Now how do headphones actually work? The headphone dynamic driver consists of three major parts: A permanent magnet, a voice coil(electromagnet) and a diaphragm. When an audio signal(electric waveform) is fed into the voice coil, it gets attracted/repelled by the static magnetic field. These coils are usually glued onto a thin diaphragm which moves back and forth to displace the air. This creates the sound you hear from the headphones. This concept of a driver hasn’t changed in over 100 years. In the olden days, they used to have metallic diaphragms(Different from the plastic ones we have now) and strong electromagnets driven by the signal. The thicker diaphragms will need more power to move but the basic principle remains the same.
Headphones can have driver sizes from 20mm – 50mm. The driver sizes just mention the diameter of the static magnet. Marketing folks of companies have a field day trying to make you believe that the bigger driver diameter means better headphones. That’s not the case(Think earphones.

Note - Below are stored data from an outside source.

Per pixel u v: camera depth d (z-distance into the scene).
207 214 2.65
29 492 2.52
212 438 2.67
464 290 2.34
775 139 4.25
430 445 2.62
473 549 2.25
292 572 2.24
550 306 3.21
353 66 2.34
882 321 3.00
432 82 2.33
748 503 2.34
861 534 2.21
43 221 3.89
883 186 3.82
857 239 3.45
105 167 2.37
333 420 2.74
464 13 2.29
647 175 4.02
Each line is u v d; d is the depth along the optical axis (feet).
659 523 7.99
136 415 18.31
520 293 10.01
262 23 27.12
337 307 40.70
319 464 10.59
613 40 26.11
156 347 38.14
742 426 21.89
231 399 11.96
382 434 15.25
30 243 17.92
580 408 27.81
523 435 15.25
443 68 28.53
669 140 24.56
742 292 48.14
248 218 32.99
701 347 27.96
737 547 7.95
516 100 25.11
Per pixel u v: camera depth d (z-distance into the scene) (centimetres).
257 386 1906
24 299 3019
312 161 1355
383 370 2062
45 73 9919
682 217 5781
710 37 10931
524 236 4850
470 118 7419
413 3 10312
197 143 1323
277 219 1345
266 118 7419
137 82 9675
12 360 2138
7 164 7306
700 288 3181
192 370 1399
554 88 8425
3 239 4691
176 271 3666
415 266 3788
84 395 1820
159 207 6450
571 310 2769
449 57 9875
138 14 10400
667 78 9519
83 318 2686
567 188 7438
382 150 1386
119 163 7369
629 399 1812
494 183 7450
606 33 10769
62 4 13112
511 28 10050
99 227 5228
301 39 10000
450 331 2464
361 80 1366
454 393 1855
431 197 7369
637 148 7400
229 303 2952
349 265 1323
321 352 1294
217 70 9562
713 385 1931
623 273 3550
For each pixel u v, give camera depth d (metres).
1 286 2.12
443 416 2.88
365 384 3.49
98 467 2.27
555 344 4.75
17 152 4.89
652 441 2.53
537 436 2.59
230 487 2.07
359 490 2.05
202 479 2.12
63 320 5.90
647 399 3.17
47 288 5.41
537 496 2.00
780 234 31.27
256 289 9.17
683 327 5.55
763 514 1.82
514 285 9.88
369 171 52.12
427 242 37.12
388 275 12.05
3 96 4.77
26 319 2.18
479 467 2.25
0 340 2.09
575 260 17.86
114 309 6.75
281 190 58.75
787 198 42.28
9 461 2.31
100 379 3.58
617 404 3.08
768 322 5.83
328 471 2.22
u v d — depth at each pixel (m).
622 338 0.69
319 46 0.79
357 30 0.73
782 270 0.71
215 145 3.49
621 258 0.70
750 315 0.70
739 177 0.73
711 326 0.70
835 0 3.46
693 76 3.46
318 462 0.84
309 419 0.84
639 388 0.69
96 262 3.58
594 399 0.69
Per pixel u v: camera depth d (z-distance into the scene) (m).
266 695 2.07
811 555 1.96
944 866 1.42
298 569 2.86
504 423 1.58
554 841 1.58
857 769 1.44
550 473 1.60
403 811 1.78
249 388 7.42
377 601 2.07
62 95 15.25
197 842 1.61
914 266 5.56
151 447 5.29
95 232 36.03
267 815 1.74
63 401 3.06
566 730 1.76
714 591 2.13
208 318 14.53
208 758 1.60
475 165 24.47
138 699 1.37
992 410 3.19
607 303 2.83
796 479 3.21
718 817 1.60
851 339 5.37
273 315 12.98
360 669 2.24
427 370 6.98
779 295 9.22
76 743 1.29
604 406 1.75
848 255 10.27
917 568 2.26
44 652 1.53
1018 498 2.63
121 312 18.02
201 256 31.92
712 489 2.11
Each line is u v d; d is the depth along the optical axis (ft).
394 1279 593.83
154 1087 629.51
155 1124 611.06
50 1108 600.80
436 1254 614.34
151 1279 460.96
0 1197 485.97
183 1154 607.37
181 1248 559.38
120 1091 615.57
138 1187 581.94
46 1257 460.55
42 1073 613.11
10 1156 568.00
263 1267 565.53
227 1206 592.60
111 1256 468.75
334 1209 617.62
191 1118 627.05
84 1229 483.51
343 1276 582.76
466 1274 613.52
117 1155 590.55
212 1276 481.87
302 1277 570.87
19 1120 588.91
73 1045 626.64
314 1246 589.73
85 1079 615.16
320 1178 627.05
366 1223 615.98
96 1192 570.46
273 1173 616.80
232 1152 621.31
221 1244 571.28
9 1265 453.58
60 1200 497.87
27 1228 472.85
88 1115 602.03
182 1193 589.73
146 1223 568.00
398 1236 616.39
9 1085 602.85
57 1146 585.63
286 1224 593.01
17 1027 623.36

They have driver sizes of 8mm-10mm). Bigger drivers mean that it can potentially displace more air. ie) It can produce more sound or can be louder. This doesn’t necessarily translate to an overall better quality sound. The sound quality of headphones is determined by the driver along with with the diaphragm quality and even the padding used in the headphones. It’s an overall system property. All of these determine the range of sound frequencies your headphone can faithfully reproduce in your ear.